# DOCUMENT EXCERPT
━━━━━━━━━━━━━━━━

The temple, therefore, which was designed to be a place of encounter between God and man, has lost its purpose and no longer is in obedience to its given vocation.
Already the prophets of the Old Testament lamented the deterioration of life in the Temple, particularly the prophet Ezekiel. And so, in a sense, Jesus says that the Temple must undergo death, destruction, in order to become what it must be again: “Destroy this temple, and in three days I will raise it up” (John 2:19).
The disciples understand what must take place, for when they see what is happening, they immediately remember the words of a psalm: ‘The zeal for your house will consume me’ (Ps 69:10).
Psalm 69 is one of the most quoted in the New Testament because it describes the righteous sufferer who is rejected but remains faithful: it is a messianic psalm that reinterprets the story of Jesus, his Passion.
It describes the righteous one burning with love for God, who does not fail in his vocation, remaining obedient to the point of being ‘consumed’ by love.
This is then the new creation: “But he was speaking about the temple of his Body” (Jn 2:21), it is the body of Christ, consumed by love, which passed through death but did not remain a prisoner to death, making a way for everyone to belong to this Body.
Not only to enter it as one entered the temple, but to be part of it, to be in Him, the dwelling place of God.
The temple, too, must therefore be looked at with resurrected eyes.
It is no longer a temple of stone, where we enter to give something to God, to regain his favor.
But it is the risen Body of the Lord, a place of freedom of which we are members and in which we can always call God our Father.

━━━━━━━━━━━━━━━━

[Source data]
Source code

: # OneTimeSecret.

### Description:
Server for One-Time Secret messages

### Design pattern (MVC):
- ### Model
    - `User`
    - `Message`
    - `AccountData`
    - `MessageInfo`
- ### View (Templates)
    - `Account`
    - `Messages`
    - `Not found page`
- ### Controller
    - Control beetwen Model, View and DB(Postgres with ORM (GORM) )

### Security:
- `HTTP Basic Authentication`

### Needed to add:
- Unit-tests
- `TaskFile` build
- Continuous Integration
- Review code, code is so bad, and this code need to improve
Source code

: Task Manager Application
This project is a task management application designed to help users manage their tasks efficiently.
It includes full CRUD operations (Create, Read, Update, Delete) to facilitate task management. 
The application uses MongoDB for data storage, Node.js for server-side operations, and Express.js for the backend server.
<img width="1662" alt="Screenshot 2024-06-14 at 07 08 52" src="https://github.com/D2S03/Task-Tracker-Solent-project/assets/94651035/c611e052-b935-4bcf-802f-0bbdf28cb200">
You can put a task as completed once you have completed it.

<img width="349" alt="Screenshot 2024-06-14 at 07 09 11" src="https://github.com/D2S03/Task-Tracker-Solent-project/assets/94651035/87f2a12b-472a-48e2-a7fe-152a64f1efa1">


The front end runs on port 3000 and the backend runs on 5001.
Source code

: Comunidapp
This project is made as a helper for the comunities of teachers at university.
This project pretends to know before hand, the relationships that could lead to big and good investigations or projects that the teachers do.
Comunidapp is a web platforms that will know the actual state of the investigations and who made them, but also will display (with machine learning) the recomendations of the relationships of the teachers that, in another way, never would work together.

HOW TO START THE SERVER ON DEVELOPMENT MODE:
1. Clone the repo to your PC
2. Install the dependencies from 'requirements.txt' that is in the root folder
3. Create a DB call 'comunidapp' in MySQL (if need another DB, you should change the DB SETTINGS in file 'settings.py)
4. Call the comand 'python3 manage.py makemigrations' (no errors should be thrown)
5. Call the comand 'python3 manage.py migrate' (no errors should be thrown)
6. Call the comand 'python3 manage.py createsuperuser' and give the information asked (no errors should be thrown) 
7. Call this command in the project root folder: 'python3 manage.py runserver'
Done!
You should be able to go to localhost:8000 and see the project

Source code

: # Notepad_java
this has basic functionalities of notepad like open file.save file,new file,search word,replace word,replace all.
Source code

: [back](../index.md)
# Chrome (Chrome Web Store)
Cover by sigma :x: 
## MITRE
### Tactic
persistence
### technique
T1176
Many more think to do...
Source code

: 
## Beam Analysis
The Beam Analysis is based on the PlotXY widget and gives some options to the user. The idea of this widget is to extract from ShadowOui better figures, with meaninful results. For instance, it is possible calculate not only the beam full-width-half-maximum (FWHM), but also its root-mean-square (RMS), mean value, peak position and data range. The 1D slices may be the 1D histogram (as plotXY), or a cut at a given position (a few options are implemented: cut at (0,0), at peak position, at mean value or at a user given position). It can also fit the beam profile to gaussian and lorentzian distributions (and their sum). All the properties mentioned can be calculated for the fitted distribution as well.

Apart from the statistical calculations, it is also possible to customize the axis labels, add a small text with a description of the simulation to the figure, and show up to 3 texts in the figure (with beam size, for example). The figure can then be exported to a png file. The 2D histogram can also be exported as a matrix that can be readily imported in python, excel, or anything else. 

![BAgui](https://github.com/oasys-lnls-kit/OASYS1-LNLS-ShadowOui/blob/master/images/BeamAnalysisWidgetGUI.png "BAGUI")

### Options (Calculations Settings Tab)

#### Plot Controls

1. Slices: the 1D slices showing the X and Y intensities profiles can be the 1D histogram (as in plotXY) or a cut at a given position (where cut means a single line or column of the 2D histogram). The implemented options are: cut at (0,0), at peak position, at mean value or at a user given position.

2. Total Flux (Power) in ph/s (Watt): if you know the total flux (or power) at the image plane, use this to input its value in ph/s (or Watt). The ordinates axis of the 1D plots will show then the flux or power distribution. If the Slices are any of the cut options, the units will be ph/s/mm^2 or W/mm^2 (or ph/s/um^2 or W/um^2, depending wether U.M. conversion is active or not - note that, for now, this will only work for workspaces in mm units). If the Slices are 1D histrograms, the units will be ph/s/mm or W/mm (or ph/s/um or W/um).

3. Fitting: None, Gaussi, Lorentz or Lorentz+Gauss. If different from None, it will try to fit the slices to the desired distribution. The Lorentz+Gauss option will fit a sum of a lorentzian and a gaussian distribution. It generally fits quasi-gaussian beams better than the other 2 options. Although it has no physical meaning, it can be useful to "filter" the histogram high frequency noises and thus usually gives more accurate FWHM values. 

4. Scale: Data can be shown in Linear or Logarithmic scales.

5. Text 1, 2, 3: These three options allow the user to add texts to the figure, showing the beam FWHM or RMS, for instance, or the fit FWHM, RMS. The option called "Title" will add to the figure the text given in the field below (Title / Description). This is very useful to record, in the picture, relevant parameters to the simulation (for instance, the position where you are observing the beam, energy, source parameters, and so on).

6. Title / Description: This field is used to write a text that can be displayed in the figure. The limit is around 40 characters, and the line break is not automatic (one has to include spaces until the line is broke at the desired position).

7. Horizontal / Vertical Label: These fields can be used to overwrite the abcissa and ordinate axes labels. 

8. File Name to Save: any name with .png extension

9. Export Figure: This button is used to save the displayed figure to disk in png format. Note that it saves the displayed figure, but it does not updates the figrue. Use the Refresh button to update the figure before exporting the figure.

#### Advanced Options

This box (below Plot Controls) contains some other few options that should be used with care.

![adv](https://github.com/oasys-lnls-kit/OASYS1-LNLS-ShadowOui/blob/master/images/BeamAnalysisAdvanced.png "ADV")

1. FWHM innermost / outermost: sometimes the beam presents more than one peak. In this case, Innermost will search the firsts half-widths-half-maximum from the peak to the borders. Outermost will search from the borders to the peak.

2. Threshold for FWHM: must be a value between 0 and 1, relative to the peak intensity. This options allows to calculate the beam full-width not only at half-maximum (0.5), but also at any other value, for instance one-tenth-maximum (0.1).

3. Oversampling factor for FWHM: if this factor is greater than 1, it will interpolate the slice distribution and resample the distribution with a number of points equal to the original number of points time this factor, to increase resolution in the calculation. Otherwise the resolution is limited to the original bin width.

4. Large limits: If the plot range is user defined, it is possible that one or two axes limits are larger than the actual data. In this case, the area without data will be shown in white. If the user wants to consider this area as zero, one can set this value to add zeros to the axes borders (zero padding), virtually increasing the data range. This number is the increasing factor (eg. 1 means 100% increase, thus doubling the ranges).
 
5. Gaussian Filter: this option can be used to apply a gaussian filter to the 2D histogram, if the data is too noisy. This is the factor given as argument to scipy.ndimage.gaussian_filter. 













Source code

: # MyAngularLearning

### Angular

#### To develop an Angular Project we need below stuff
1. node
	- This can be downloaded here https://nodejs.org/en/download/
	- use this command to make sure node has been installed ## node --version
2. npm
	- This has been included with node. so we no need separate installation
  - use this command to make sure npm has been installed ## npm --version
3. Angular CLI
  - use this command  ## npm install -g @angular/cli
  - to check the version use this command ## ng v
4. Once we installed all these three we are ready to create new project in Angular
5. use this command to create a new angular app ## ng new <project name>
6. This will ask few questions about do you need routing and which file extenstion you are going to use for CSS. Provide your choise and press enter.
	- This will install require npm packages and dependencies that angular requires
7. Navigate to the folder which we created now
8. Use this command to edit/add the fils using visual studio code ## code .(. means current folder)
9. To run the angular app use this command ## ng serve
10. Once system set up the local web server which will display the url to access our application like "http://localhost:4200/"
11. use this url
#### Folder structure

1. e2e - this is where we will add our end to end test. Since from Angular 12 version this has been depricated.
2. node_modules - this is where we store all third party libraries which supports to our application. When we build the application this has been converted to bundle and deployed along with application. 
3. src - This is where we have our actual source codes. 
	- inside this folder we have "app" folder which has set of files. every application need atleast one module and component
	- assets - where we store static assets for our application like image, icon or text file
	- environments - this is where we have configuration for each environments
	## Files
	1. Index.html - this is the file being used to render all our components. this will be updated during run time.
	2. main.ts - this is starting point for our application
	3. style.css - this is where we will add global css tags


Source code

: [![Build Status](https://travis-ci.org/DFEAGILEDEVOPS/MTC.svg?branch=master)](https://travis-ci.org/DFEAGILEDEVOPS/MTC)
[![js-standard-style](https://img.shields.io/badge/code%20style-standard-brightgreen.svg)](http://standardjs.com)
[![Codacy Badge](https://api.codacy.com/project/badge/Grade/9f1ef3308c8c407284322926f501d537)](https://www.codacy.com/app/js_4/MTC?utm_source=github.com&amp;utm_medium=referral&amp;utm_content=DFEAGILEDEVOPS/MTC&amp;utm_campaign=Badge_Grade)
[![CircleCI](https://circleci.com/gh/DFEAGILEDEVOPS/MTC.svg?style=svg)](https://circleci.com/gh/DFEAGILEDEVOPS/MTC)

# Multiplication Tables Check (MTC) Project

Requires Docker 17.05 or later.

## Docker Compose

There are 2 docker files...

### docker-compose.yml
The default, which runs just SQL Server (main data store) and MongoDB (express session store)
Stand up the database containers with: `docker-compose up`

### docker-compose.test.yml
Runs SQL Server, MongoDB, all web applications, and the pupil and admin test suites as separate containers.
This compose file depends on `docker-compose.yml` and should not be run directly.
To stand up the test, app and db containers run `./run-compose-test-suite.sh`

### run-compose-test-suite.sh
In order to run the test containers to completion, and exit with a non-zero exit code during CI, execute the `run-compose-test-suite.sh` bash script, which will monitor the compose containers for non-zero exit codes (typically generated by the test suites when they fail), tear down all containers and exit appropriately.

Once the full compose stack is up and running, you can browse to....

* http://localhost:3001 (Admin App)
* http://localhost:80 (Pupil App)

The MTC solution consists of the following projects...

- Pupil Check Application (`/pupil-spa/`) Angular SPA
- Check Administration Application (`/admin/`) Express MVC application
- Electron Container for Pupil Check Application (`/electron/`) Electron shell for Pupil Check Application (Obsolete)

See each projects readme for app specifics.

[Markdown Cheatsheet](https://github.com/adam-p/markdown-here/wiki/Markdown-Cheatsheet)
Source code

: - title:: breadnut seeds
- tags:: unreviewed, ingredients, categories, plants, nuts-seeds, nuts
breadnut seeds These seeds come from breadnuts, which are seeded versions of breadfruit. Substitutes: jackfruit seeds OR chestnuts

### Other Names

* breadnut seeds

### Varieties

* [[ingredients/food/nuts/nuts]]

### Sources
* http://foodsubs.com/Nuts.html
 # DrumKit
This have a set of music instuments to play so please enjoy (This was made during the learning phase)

━━━━━━━━━━━━━━━━

# WORK REQUIRED
Summarize the passage on the Temple in two sentences.

# RESULT FOR THIS EXERCISE
The Temple, meant as a place of encounter between God and man, had lost its purpose, so Jesus says it must undergo destruction in order to become what it must be again, and the disciples recall Psalm 69's words about zeal for God's house consuming the righteous one. The new temple is the body of Christ, consumed by love, which passed through death but did not remain its prisoner: no longer a temple of stone, it is the risen Body of the Lord, of which we are members and in which we can always call God our Father.